Some of the state exchanges—mostly in blue states that embraced the law—didn’t fare much better, but the failure of the federal site raised more questions about Obama’s management skills, and how he could allow the website for his signature law to be so bad. Six months later, Health and Human Services Secretary Kathleen Sebelius—one of the people Obama thanked by name when he signed the law—resigned.
Honorable mention: Dec. 12, 2013, when Politifact named Obama’s promise that “If you like your plan, you can keep it,” its Lie of the Year.
April 17, 2014: 8 million sign-ups
After six months of website problems, low enrollments, debunked Obamacare horror stories, and being mocked over Pajama Boy, the administration bounced back when enrollments exceeded estimates by the Congressional Budget Office. “We’ve been having a political fight about this for five years,” Obama said during a press conference announcing the totals. “We need to move on to something else.”
Republicans, not ready to move on, challenged the 8 million number, which has dropped since then as people change jobs, age into Medicare, or didn’t pay their first month’s premium. In November, Bloomberg reported that 380,000 dental plans helped pad the enrollment number, and the actual total was 6.7 million. But the argument that no one wanted to sign up for Obamacare was weakened and virtually abandoned by the law’s second enrollment period, which saw 11 million sign-ups.

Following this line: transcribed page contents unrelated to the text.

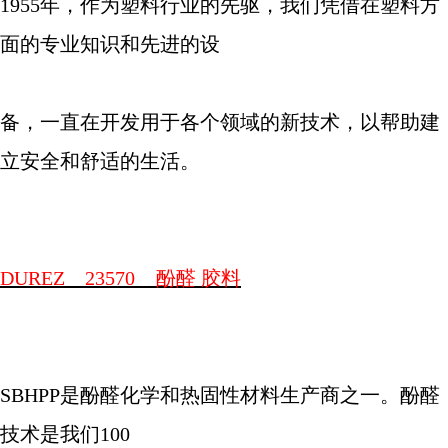
1955
年，作为塑料行业的先驱，我们凭借在塑料方
面的专业知识和先进的设
备，一直在开发用于各个领域的新技术，以帮助建
立安全和舒适的生活。
DUREZ
23570
酚醛
胶料
SBHPP
是酚醛化学和热固性材料生产商之一。酚醛
技术是我们
100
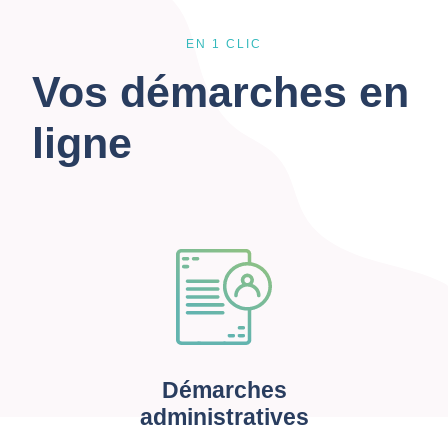
EN 1 CLIC
Vos démarches en
ligne
Démarches
administratives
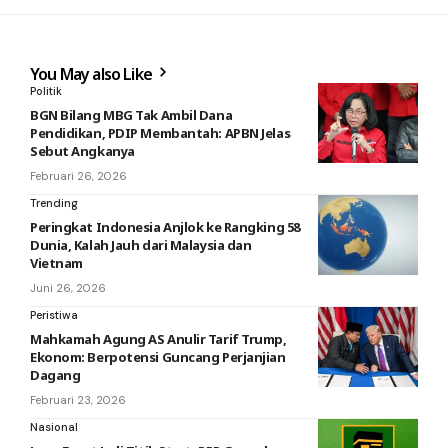
You May also Like
Politik
BGN Bilang MBG Tak Ambil Dana
Pendidikan, PDIP Membantah: APBN Jelas
Sebut Angkanya
Februari 26, 2026
Trending
Peringkat Indonesia Anjlok ke Rangking 58
Dunia, Kalah Jauh dari Malaysia dan
Vietnam
Juni 26, 2026
Peristiwa
Mahkamah Agung AS Anulir Tarif Trump,
Ekonom: Berpotensi Guncang Perjanjian
Dagang
Februari 23, 2026
Nasional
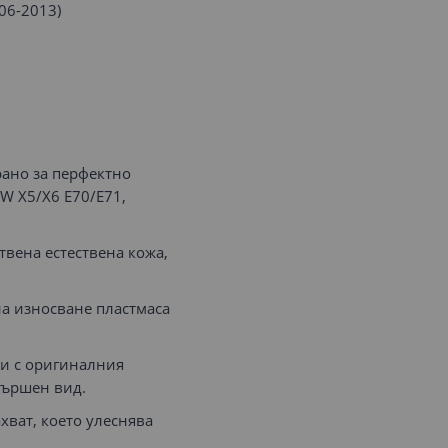
06-2013)
рано за перфектно
W X5/X6 E70/E71,
вена естествена кожа,
а износване пластмаса
ни с оригиналния
вършен вид.
хват, което улеснява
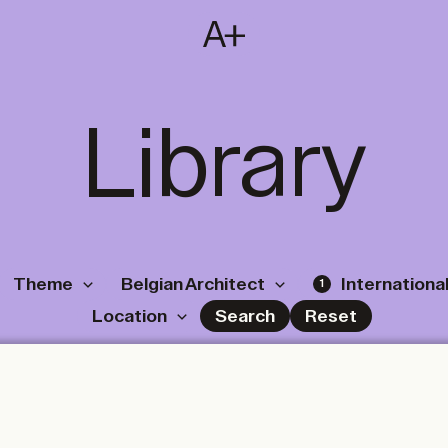
SUBSCRIBE
T
NL
EN
FR
Library
Theme
Belgian Architect
International
1
Location
Search
Reset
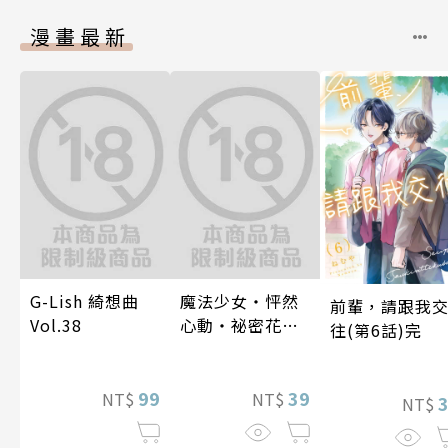
漫畫最新
G-Lish 綺想曲
魔法少女・怦然
前輩，請跟我
Vol.38
心動・祕密花招
往(第6話)完
(第3話)
99
39
NT$
NT$
NT$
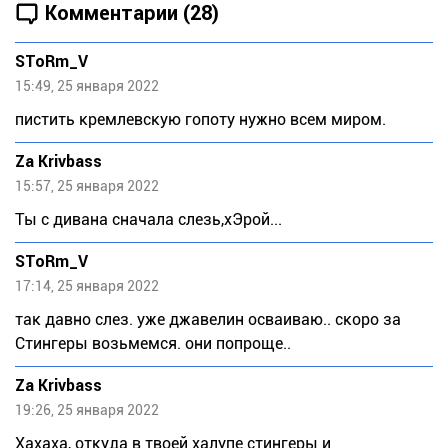
Комментарии (28)
SToRm_V
15:49, 25 января 2022
пистить кремлевскую гопоту нужно всем миром.
Za Krivbass
15:57, 25 января 2022
Ты с дивана сначала слезь,хЭрой...
SToRm_V
17:14, 25 января 2022
так давно слез. уже джавелин осваиваю.. скоро за
Стингеры возьмемся. они попроще..
Za Krivbass
19:26, 25 января 2022
Хахаха, откуда в твоей халупе стингеры и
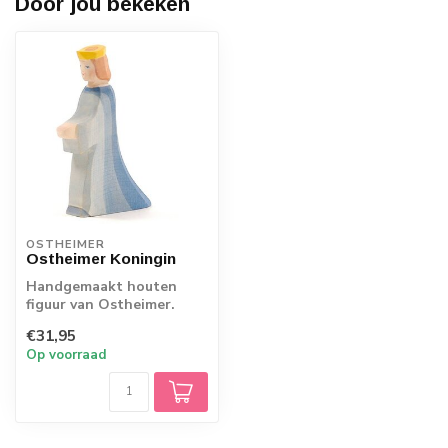
Door jou bekeken
OSTHEIMER
Ostheimer Koningin
Handgemaakt houten
figuur van Ostheimer.
Echt Duits vakmanschap.
€31,95
Op voorraad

March 4, 2015: Court hears subsidies case
There are dozens of explainers over the last two years on King v. Burwell and the merits of the case, but essentially the court will decide this spring if exchanges “established by the State” applies to the federal exchange. If not, those consumers in those states will lose the subsidies that make their insurance affordable and, as Bloomberg’s Joshua Green explained last month, it could also hurt the insurance markets of those states as set up massive political problems for Republicans.
This is the biggest legal challenge to the Affordable Care Act since, well, the last one. And assuming there isn’t a Republican president ready to sign a bill repealing the law on his first day in office, it may not be the last. Rhetoric and reality will continue to co-exist.